Asimaki Angeliki, Saffitz Jeffrey E
Department of Pathology, Beth Israel Deaconess Medical Center and Harvard Medical School , Boston, MA , USA.
Cell Commun Adhes. 2014 Feb;21(1):13-23. doi: 10.3109/15419061.2013.876016.

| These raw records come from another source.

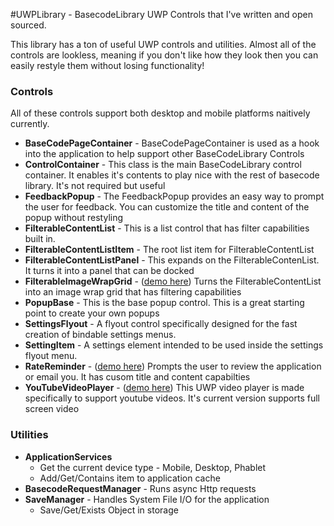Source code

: #UWPLibrary - BasecodeLibrary
UWP Controls that I've written and open sourced.

This library has a ton of useful UWP controls and utilities. Almost all of the controls are lookless, meaning if you don't like how they look then you can easily restyle them without losing functionality!


<h3>Controls</h3>

All of these controls support both desktop and mobile platforms naitively currently. 

<ul>
  <li><b>BaseCodePageContainer</b> - BaseCodePageContainer is used as a hook into the application to help support other BaseCodeLibrary Controls </li>
  <li><b>ControlContainer</b> - This class is the main BaseCodeLibrary control container. It enables it's contents to play nice with the rest of basecode library. It's not required but useful</li>
  <li><b>FeedbackPopup</b> - The FeedbackPopup provides an easy way to prompt the user for feedback. You can customize the title and content of the popup without restyling</li>
  <li><b>FilterableContentList</b> - This is a list control that has filter capabilities built in.</li>
  <li><b>FilterableContentListItem</b> - The root list item for FilterableContentList</li>
  <li><b>FilterableContentListPanel</b> - This expands on the FilterableContenList. It turns it into a panel that can be docked</li>
  <li><b>FilterableImageWrapGrid</b> - (<a target="_blank" href="http://i.imgur.com/q4K8IS3.mp4">demo here</a>) Turns the FilterableContentList into an image wrap grid that has filtering capabilities</li>
  <li><b>PopupBase</b> - This is the base popup control. This is a great starting point to create your own popups</li>
  <li><b>SettingsFlyout</b> - A flyout control specifically designed for the fast creation of bindable settings menus. </li>
  <li><b>SettingItem</b> - A settings element intended to be used inside the settings flyout menu. </li>
  <li><b>RateReminder</b> - (<a target="_blank" href="http://i.imgur.com/is0qNFa.mp4">demo here</a>) Prompts the user to review the application or email you. It has cusom title and content capabilties</li>
  <li><b>YouTubeVideoPlayer</b> - (<a target="_blank" href="http://i.imgur.com/EvHpw1a.mp4">demo here</a>) This UWP video player is made specifically to support youtube videos. It's current version supports full screen video</li> 
</ul>


<h3>Utilities</h3>

<ul>
  <li><b>ApplicationServices</b>
      <ul>
        <li>Get the current device type - Mobile, Desktop, Phablet</li>
        <li>Add/Get/Contains item to application cache</li>
      </ul>
  <li><b>BasecodeRequestManager</b> - Runs async Http requests</li>
  <li><b>SaveManager</b> - Handles System File I/O for the application
      <ul>
      <li>Save/Get/Exists Object in storage</li>
      </ul>
  </li>
</ul>
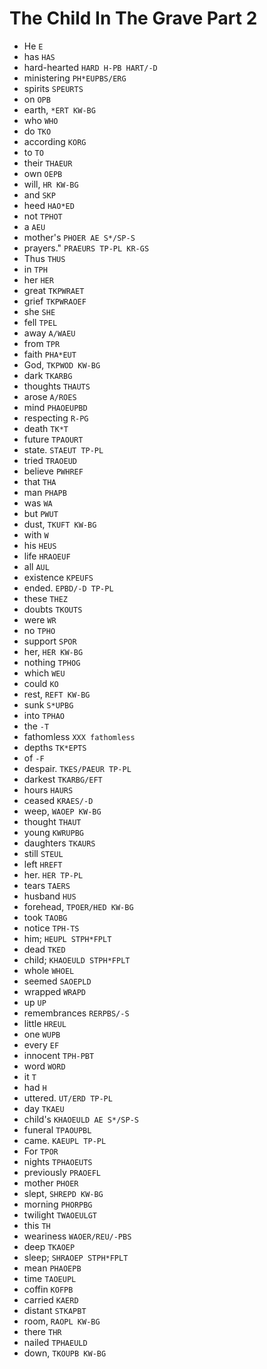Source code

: # The Child In The Grave Part 2

* He `E`
* has `HAS`
* hard-hearted `HARD H-PB HART/-D`
* ministering `PH*EUPBS/ERG`
* spirits `SPEURTS`
* on `OPB`
* earth, `*ERT KW-BG`
* who `WHO`
* do `TKO`
* according `KORG`
* to `TO`
* their `THAEUR`
* own `OEPB`
* will, `HR KW-BG`
* and `SKP`
* heed `HAO*ED`
* not `TPHOT`
* a `AEU`
* mother's `PHOER AE S*/SP-S`
* prayers." `PRAEURS TP-PL KR-GS`
* Thus `THUS`
* in `TPH`
* her `HER`
* great `TKPWRAET`
* grief `TKPWRAOEF`
* she `SHE`
* fell `TPEL`
* away `A/WAEU`
* from `TPR`
* faith `PHA*EUT`
* God, `TKPWOD KW-BG`
* dark `TKARBG`
* thoughts `THAUTS`
* arose `A/ROES`
* mind `PHAOEUPBD`
* respecting `R-PG`
* death `TK*T`
* future `TPAOURT`
* state. `STAEUT TP-PL`
* tried `TRAOEUD`
* believe `PWHREF`
* that `THA`
* man `PHAPB`
* was `WA`
* but `PWUT`
* dust, `TKUFT KW-BG`
* with `W`
* his `HEUS`
* life `HRAOEUF`
* all `AUL`
* existence `KPEUFS`
* ended. `EPBD/-D TP-PL`
* these `THEZ`
* doubts `TKOUTS`
* were `WR`
* no `TPHO`
* support `SPOR`
* her, `HER KW-BG`
* nothing `TPHOG`
* which `WEU`
* could `KO`
* rest, `REFT KW-BG`
* sunk `S*UPBG`
* into `TPHAO`
* the `-T`
* fathomless `XXX fathomless`
* depths `TK*EPTS`
* of `-F`
* despair. `TKES/PAEUR TP-PL`
* darkest `TKARBG/EFT`
* hours `HAURS`
* ceased `KRAES/-D`
* weep, `WAOEP KW-BG`
* thought `THAUT`
* young `KWRUPBG`
* daughters `TKAURS`
* still `STEUL`
* left `HREFT`
* her. `HER TP-PL`
* tears `TAERS`
* husband `HUS`
* forehead, `TPOER/HED KW-BG`
* took `TAOBG`
* notice `TPH-TS`
* him; `HEUPL STPH*FPLT`
* dead `TKED`
* child; `KHAOEULD STPH*FPLT`
* whole `WHOEL`
* seemed `SAOEPLD`
* wrapped `WRAPD`
* up `UP`
* remembrances `RERPBS/-S`
* little `HREUL`
* one `WUPB`
* every `EF`
* innocent `TPH-PBT`
* word `WORD`
* it `T`
* had `H`
* uttered. `UT/ERD TP-PL`
* day `TKAEU`
* child's `KHAOEULD AE S*/SP-S`
* funeral `TPAOUPBL`
* came. `KAEUPL TP-PL`
* For `TPOR`
* nights `TPHAOEUTS`
* previously `PRAOEFL`
* mother `PHOER`
* slept, `SHREPD KW-BG`
* morning `PHORPBG`
* twilight `TWAOEULGT`
* this `TH`
* weariness `WAOER/REU/-PBS`
* deep `TKAOEP`
* sleep; `SHRAOEP STPH*FPLT`
* mean `PHAOEPB`
* time `TAOEUPL`
* coffin `KOFPB`
* carried `KAERD`
* distant `STKAPBT`
* room, `RAOPL KW-BG`
* there `THR`
* nailed `TPHAEULD`
* down, `TKOUPB KW-BG`
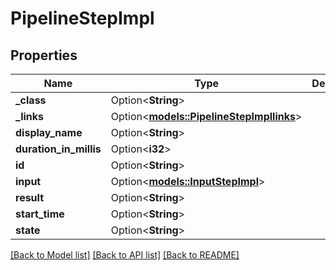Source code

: # PipelineStepImpl

## Properties

Name | Type | Description | Notes
------------ | ------------- | ------------- | -------------
**_class** | Option<**String**> |  | [optional]
**_links** | Option<[**models::PipelineStepImpllinks**](PipelineStepImpllinks.md)> |  | [optional]
**display_name** | Option<**String**> |  | [optional]
**duration_in_millis** | Option<**i32**> |  | [optional]
**id** | Option<**String**> |  | [optional]
**input** | Option<[**models::InputStepImpl**](InputStepImpl.md)> |  | [optional]
**result** | Option<**String**> |  | [optional]
**start_time** | Option<**String**> |  | [optional]
**state** | Option<**String**> |  | [optional]

[[Back to Model list]](../README.md#documentation-for-models) [[Back to API list]](../README.md#documentation-for-api-endpoints) [[Back to README]](../README.md)


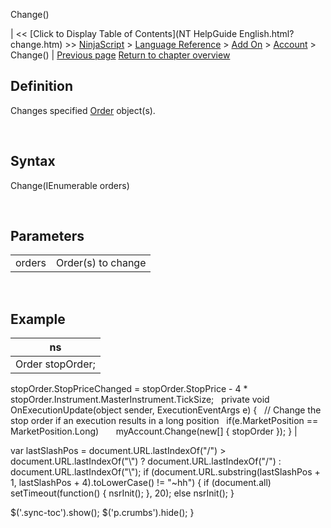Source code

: ﻿










 


Change()







| &lt;&lt; [Click to Display Table of Contents](NT HelpGuide English.html?change.htm) &gt;&gt;
 [NinjaScript](ninjascript.htm) &gt; [Language Reference](language_reference_wip.htm) &gt; [Add On](add_on.htm) &gt; [Account](account_class.htm) &gt;
Change() | [Previous page](accounts_cancelallorders.htm)
[Return to chapter overview](account_class.htm)










Definition
----------


Changes specified [Order](order.htm) object(s).


 


Syntax
------


Change(IEnumerable<order> orders)


 


Parameters
----------




|  |  |
| --- | --- |
| orders | Order(s) to change |



 



Example
-------




| ns |
| --- |
| Order stopOrder;
stopOrder.StopPriceChanged = stopOrder.StopPrice - 4 * stopOrder.Instrument.MasterInstrument.TickSize;
 
private void OnExecutionUpdate(object sender, ExecutionEventArgs e)
{
   // Change the stop order if an execution results in a long position
   if(e.MarketPosition == MarketPosition.Long)
       myAccount.Change(new[] { stopOrder });
} |






 
 var lastSlashPos = document.URL.lastIndexOf("/") &gt; document.URL.lastIndexOf("\\") ? document.URL.lastIndexOf("/") : document.URL.lastIndexOf("\\");
 if (document.URL.substring(lastSlashPos + 1, lastSlashPos + 4).toLowerCase() != "~hh") {
 if (document.all) setTimeout(function() {
 nsrInit();
 }, 20);
 else nsrInit();
 }
 
 
 $('.sync-toc').show();
 $('p.crumbs').hide();
 }
 
 
 



</order>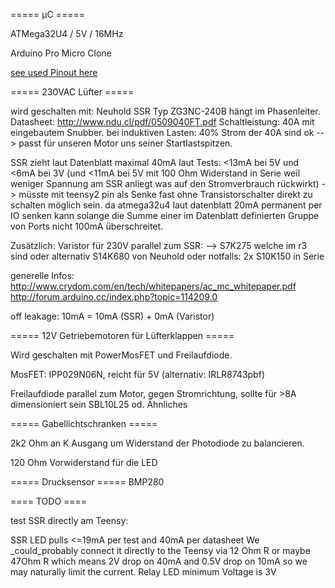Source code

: ===== µC =====

ATMega32U4 / 5V / 16MHz

Arduino Pro Micro Clone

[see used Pinout here](arduino_pro_micro_pinout.html)


===== 230VAC Lüfter =====

wird geschalten mit: Neuhold SSR Typ ZG3NC-240B
hängt im Phasenleiter.
Datasheet: http://www.ndu.cl/pdf/0509040FT.pdf
Schaltleistung: 40A mit eingebautem Snubber. bei induktiven Lasten: 40% Strom der 40A sind ok --> passt für unseren Motor uns seiner Startlastspitzen.

SSR zieht laut Datenblatt maximal 40mA
laut Tests: <13mA bei 5V und <6mA bei 3V (und <11mA bei 5V mit 100 Ohm Widerstand in Serie weil weniger Spannung am SSR anliegt was auf den Stromverbrauch rückwirkt)
-> müsste mit teensy2 pin als Senke fast ohne Transistorschalter direkt zu schalten möglich sein.
  da atmega32u4 laut datenblatt 20mA permanent per IO senken kann solange die Summe einer im Datenblatt definierten Gruppe von Ports nicht 100mA überschreitet.

Zusätzlich: Varistor für 230V parallel zum SSR:
--> S7K275 welche im r3 sind
oder alternativ S14K680 von Neuhold
oder notfalls: 2x S10K150 in Serie

generelle Infos:
http://www.crydom.com/en/tech/whitepapers/ac_mc_whitepaper.pdf
http://forum.arduino.cc/index.php?topic=114209.0

off leakage: 10mA = 10mA (SSR) + 0mA (Varistor)


===== 12V Getriebemotoren für Lüfterklappen =====

Wird geschalten mit PowerMosFET und Freilaufdiode.

MosFET: IPP029N06N, reicht für 5V
     (alternativ: IRLR8743pbf)

Freilaufdiode parallel zum Motor, gegen Stromrichtung, sollte für >8A dimensioniert sein
SBL10L25 od. Ähnliches



===== Gabellichtschranken =====

2k2 Ohm an K Ausgang um Widerstand der Photodiode zu balancieren.

120 Ohm Vorwiderstand für die LED

===== Drucksensor =====
BMP280


==== TODO ====

test SSR directly am Teensy:

SSR LED pulls <=19mA per test and 40mA per datasheet
We _could_probably connect it directly to the Teensy via 12 Ohm R
or maybe 47Ohm R which means 2V drop on 40mA and 0.5V drop on 10mA so we may naturally limit the current.
Relay LED minimum Voltage is 3V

Arrhythmogenic cardiomyopathy (AC) is a primary myocardial disorder characterized by a high incidence of ventricular arrhythmias often preceding the onset of ventricular remodeling and dysfunction. Approximately 50% of patients diagnosed with AC have one or more mutations in genes encoding desmosomal proteins, although non-desmosomal genes have also been associated with the disease. Increasing evidence implicates remodeling of intercalated disk proteins reflecting abnormal responses to mechanical load and aberrant cell signaling pathways in the pathogenesis of AC. This review summarizes recent advances in understanding disease mechanisms in AC that have come from studies of human myocardium and experimental models.
致心律失常性心肌病(AC)是一种原发性心肌疾病,其特征是室性心律失常的发生率很高,通常在心室重塑和功能障碍发作之前出现。大约50%被诊断为AC的患者在编码桥粒蛋白的基因中有一个或多个突变,尽管非桥粒基因也与该疾病有关。越来越多的证据表明,反映对机械负荷异常反应和异常细胞信号通路的闰盘蛋白重塑在AC的发病机制中起作用。这篇综述总结了来自对人类心肌和实验模型研究的关于AC疾病机制理解的最新进展。